In the late 1990s we knew only two coronaviruses—HCoV229E and OC43. These manifested as common colds. Had we paid more attention back then, this present tragedy across the world could have been averted. Is that right?  


The point is that in 2003 we had SARS and we realised that it was a bat virus and that there were other coronaviruses in bats that could infect people. That's probably when we should have paid more attention. Not 1990s as that was too early.  

Viruses play havoc with our lives. Are they any good for us?


If you never had a virus infection I don't think you would be worse off. Especially these pathogenic ones. There may be other ones living in our gut that are helpful but these are not. So, if you never had the polio, flu or the common cold, you would be just fine. We know we have viruses in our gut that infect the bacteria present there. I suspect there are some animal viruses that live in our gut, but they don't cause disease.  
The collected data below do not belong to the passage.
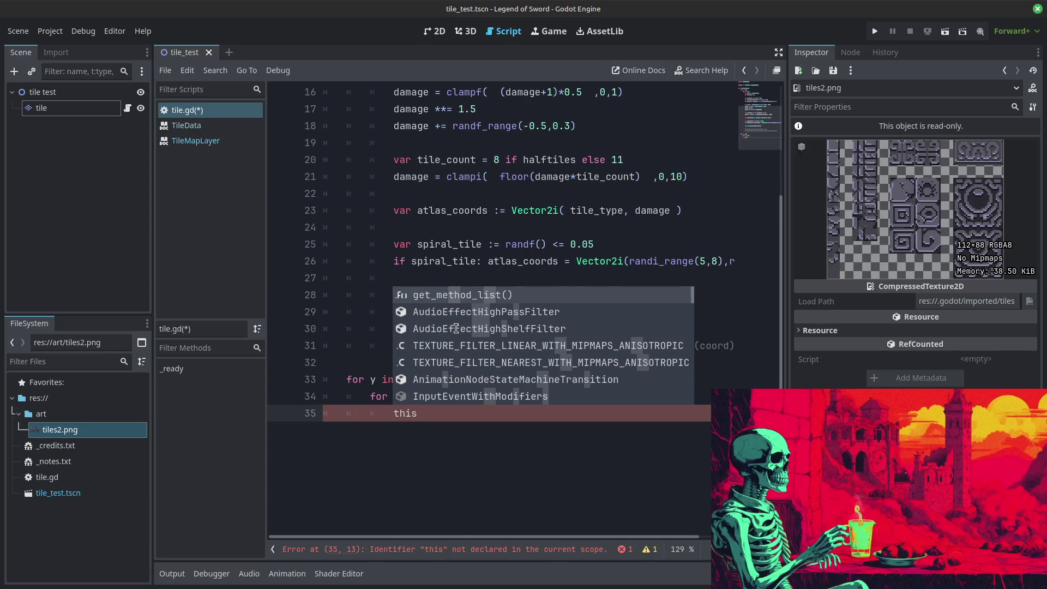
type("_tile := ")
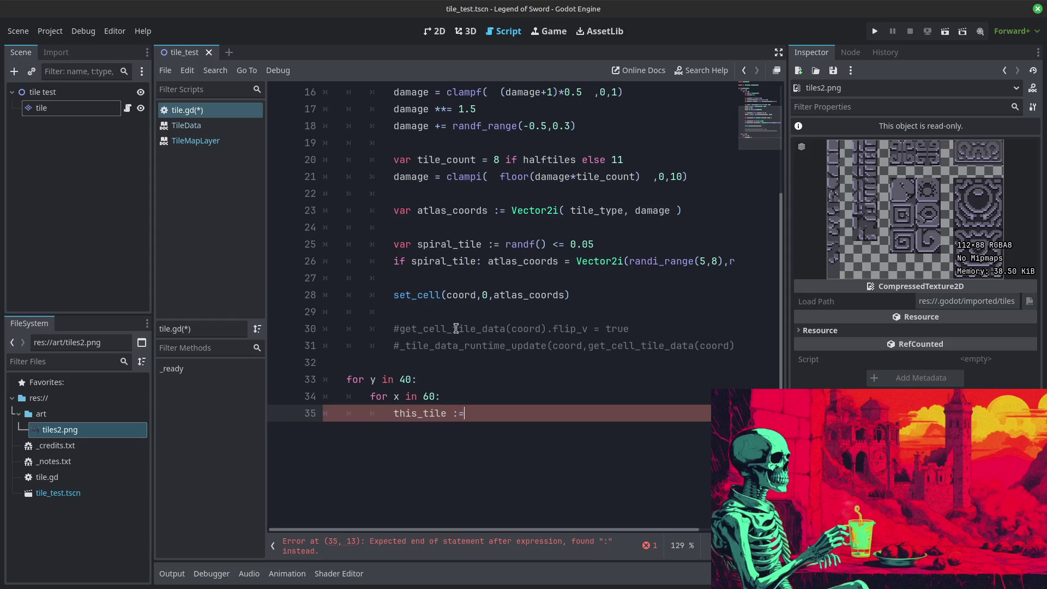
type("get_cell")
key("BackSpace")
type("(")
type("coord)")
key("Up")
India is seeing an increasing number of cases of the Delta Plus variant—at present what we know is that Delta Plus is a sub-lineage of the Delta variant first detected in India, which has acquired the spike protein mutation called K417N. Some say it is highly transmissible, while others say it is  highly infectious. Please throw light as per your experience and observations.  


I do not know the epidemiology well enough to comment. The 417 mutation is not well understood at the molecular level.  

How did the UK deal with the Delta variant? What should we know about this mutation?  


That it is more transmissible. The UK slowed down opening up and kept some social distancing rules. The country also tried to ramp up vaccination.